Light Field Camera

Fergal Hennessy




In this precanned project, our goal is to simulate the image-warping effects that a camera experiences.
What I learned the most from this project was understanding how to make a demonstration of the problems that early cameras faced.
For example, pinhole cameras have a problem where a larger aperture allows more light but also more perspectives which can make a more blurry image. Similarly, depth of field is a phenomenon that modern cameras often struggle with.
Being able to simulate this from images without the phenomenon was very interesting.

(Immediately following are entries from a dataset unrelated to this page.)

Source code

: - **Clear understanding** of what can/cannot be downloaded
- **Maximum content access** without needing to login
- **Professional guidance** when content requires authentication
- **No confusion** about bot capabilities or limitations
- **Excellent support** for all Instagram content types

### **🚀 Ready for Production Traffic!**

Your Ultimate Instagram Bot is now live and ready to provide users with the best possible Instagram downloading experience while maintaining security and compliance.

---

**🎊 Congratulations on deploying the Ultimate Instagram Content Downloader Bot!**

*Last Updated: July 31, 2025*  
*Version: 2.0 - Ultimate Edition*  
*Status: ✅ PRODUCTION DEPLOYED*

Depth Focusing with Image Averaging


The first part of this project was depth refocusing. Images are from the Stanford Light Field Archive.
Rectified coordinate data is given for images taken in a rectangular grid pattern.
To simulate focus depth, we apply a linear shift to the images, use affine warp to shift the images to the center location, and average all the images.
Depending on the amount of linear shift, the image average produces a different depth of field, as you can see in the gifs above.



Aperture Selection


Chess set with large aperture (including images with Euclidian distance up to 10000) and depth 70

Chess set with medium aperture (including images with Euclidian distance up to 100) and depth 70

Chess set with small aperture (including images with Euclidian distance up to 20) and depth 70

Flower with large aperture (including images with Euclidian distance up to 10000) and depth 70

Flower with medium aperture (including images with Euclidian distance up to 100) and depth 70

Flower with small aperture (including images with Euclidian distance up to 20) and depth 70

In the real world, a larger aperture size allows more perspectives to be incorporated into the final image.
Using the grid of images we have, we can simulate larger or smaller apertures by including/not including images that are nearer or farther away from our desired point of view. The results are shown above.